I haven't stopped at many yard and estate sales much this Summer because I am in such a hurry these days, but today I couldn't pass one up in Bonner's Ferry. I was out putting up poster's for my Antique show, Funky Junk when I saw a sign that caught my eye...ESTATE SALE.
I followed the arrows to a small house on a dead end street. Tables lined the yard full of knickknacks and dishware. I passed up the board games and perused the books and movies. Then I saw a pile of vintage baby clothes. I'm not sure why I'm so drawn to these, maybe because the tiny detail that was once used to create such timeless pieces, or the history of the babe that once took his first steps in the Corduroy booties. I was instantly taken by an old woolen dress, with wooden buttons and pink satin lining.
A small moth hole was nothing to affect the beauty of this darling piece, and for a price tag of $3 I couldn't pass it up! I added an old thimble and a wooden cheese box to my stack and went to pay my total. As I was checking out, an elderly man on the porch said to me "that was Charlotte's Dress". I looked at him with a smile as he went on, " I have a picture of her wearing that dress as a little girl". I said how I would love to see that picture sometime. He told me Charlotte was his wife, and she had passed away. These were her things...this was her story.

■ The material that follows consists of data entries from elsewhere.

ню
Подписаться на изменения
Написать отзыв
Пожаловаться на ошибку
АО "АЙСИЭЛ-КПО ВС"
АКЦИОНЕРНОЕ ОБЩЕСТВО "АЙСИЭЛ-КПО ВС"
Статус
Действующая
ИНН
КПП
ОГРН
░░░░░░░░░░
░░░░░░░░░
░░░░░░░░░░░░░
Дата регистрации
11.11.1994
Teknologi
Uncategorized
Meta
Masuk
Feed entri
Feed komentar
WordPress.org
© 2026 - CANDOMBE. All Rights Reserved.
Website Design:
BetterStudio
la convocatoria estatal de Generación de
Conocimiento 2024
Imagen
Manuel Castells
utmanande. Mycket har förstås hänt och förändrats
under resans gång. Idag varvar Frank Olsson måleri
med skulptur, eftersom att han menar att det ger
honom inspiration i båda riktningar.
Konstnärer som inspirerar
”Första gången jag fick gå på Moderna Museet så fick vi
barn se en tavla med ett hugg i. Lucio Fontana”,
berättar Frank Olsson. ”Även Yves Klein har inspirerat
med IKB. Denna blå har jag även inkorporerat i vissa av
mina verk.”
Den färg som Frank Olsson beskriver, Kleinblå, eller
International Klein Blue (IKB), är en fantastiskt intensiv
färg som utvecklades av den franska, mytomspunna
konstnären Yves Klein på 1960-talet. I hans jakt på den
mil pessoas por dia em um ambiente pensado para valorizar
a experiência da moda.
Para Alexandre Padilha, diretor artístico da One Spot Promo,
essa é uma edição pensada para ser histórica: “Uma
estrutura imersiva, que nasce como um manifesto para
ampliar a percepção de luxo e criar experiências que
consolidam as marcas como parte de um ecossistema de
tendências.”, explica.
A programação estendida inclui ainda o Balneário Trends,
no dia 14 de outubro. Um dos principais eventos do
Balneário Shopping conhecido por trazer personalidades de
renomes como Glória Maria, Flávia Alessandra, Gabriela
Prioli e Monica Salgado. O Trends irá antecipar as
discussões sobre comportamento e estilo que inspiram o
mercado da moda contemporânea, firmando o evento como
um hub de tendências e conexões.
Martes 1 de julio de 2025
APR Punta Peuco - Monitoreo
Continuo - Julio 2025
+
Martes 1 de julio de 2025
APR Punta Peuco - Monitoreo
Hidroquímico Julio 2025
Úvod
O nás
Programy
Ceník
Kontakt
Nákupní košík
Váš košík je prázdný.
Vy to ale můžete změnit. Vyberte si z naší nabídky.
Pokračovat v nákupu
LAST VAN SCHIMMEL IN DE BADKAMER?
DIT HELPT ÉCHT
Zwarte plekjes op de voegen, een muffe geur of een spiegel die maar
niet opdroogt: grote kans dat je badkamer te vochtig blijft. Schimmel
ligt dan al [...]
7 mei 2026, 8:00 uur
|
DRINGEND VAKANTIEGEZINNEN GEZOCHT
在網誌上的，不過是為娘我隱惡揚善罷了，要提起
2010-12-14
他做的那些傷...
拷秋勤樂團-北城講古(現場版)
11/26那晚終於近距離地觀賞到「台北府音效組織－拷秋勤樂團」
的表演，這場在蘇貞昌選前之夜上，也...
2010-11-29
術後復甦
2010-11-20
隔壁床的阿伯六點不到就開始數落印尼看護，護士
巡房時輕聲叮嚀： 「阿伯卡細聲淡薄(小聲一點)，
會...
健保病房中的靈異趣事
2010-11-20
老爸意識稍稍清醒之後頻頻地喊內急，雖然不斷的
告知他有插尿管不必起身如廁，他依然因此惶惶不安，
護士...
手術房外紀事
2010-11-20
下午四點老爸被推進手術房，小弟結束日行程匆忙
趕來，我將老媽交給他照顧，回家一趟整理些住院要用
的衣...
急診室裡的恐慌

I payed for my items and thanked the man again for sharing with me. I told him I did not know what my plan was for Charlotte's dress, but it had a forever home with me and I would cherish it always. Then I went to leave. Another shopper caught up with me, overhearing our conversation and asked if she could see the dress. I proudly showed her my treasure, I could tell his story had touched her too.
As I went to drive away I changed my mind and went back down the road. I grabbed the dress and went back and asked the man his name, "Paul". I said to him with a cracked voice, "Paul, may I please take a picture of you and your Charlotte's Dress?" At that moment we both began to cry, he said "of course".
A human moment, when no words need to be said, just shared energy. His hands holding the dress that first clothed his bride years ago, and a promise that she will continue to have a story. This has become something very important to me, preserving history, sharing stories, and saving them for generations to come.
I'm so glad I followed that sign today, I found much more than a treasure. Thank you, Paul. Thank you, Charlotte.